Corporate Espionage Allegations Reveal Storm in a Teacup at Pharma Conference
There was a behind-the-scenes drama at the Pharma Competitive Intelligence conference in New Jersey last week involving allegations that the organizer of the conference engaged in "misappropriation of company assets" and that subpoenas have been sent to Pfizer, Johnson & Johnson, Sanofi-Aventis, Merck, Novartis, and Bristol-Myers Squibb.
But a close look reveals that the allegations have less to do with corporate espionage and more to do with a gossip-mongering spat between rival conference organizers.
About 250 execs attended the meeting, including luminaries such as Merck's vp of global competitive intelligence Daniel Pascheles, Pfizer's director of information and knowledge management Sue Ward and Novartis' head of global competitive intelligence Monika Giese.
Prior to the conference, many speakers and attendees were contacted by email and press release to alert them that a "legal team" was "prosecuting" a case against PCI organizer Amy Yueh, and that a trial was scheduled for January 2009, Yueh said in an interview with BNET. One such email stated:
Johnson & Johnson is the first pharmaceutical company to provide documents to aid the prosecution in the case against the Pharma CI Conference marketer Amy Yueh. Files were delivered in compliance with a subpoena served in July. Ms. Yueh will stand trial on January 26, 2009 in Hackensack, NJ, on charges of misappropriation of corporate property. Sanofi-Aventis and Pfizer have also responded that their companies will cooperate in the investigation of Ms. Yueh. Documents and witnesses are anticipated in the coming weeks.

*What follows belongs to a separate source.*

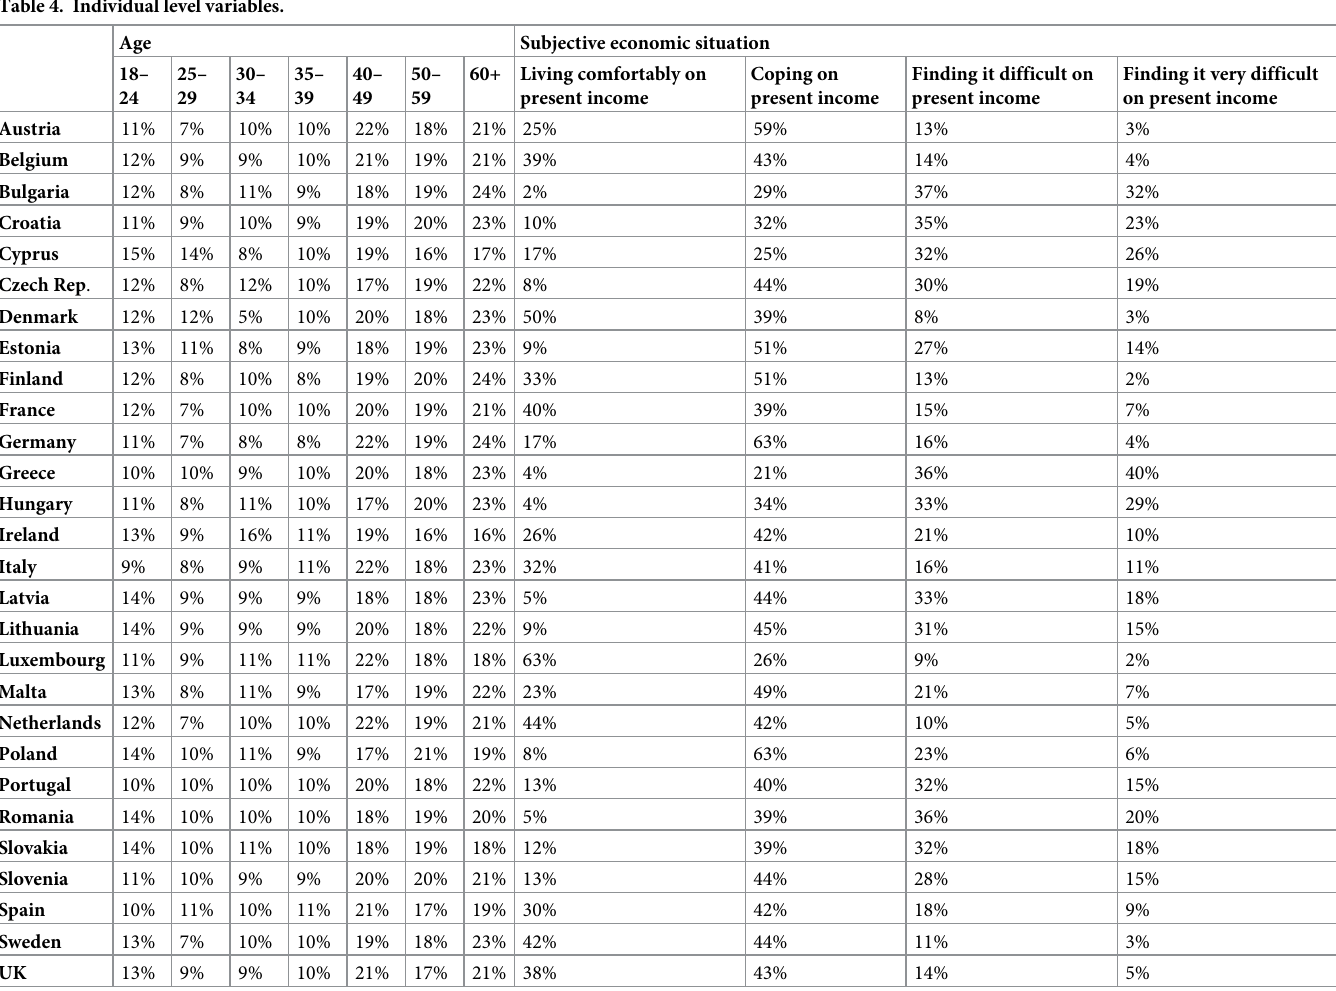
Table 4. Individual level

Subpoenas have also served Merck, Novartis, and Bristol-Myers Squibb.But what those emails and releases don't say is that the legal action is being brought by a rival conference organizer, Mark Alexay, who is involved in a routine New Jersey state civil suit against Yueh, his ex-business partner. Alexay also leaves out the fact that New Jersey's courts have twice ruled against him in his campaign against Yueh, and that he had scheduled a competing conference, inconveniently, for Oct. 6 -- less than a month after Yueh's.
Yueh and Alexay once jointly organized a pharma conference in 2007, but Yueh split and began promoting her own, according to a ruling in their lawsuit that was handed down in February of this year. In the suit, Alexay accuses Yueh of "secretly organizing her competitive conference while still an employee," the ruling says.

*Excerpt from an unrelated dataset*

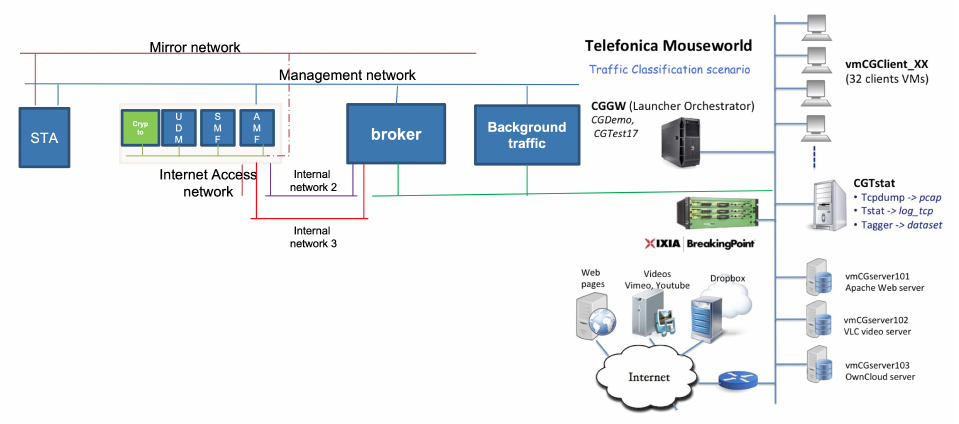
Figure 4. 5G core infrastructure and traffic injection tool (broker) integration in the Mouseworld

"That whole thing is ludicrous," Yueh says of Alexay's behavior since then.
The court turned down Alexay's attempts to stop Yueh's conference from going ahead, and noted that Yueh left "in light of [Alexay]'s oppressive and coercive behavior." An appeals court declined to overturn the ruling.
"The stuff with the subpoenas -- he's trying to say that before I quit his one-person firm I secretly contracted all these people to go with me," Yueh says. In fact, while Alexay's releases make it sound like something has been stolen from the drug companies under subpoena, all Alexay is actually claiming is that Yueh ran off with his contact lists.
"He has sent out a series of five or six press releases, all couched in a way to make it sound like she's being criminally prosecuted for theft," says Howard Berger, Yueh's lawyer. Berger said the court has granted him permission to bring a defamation case against Alexay.
Alexay and his lawyer both declined to comment.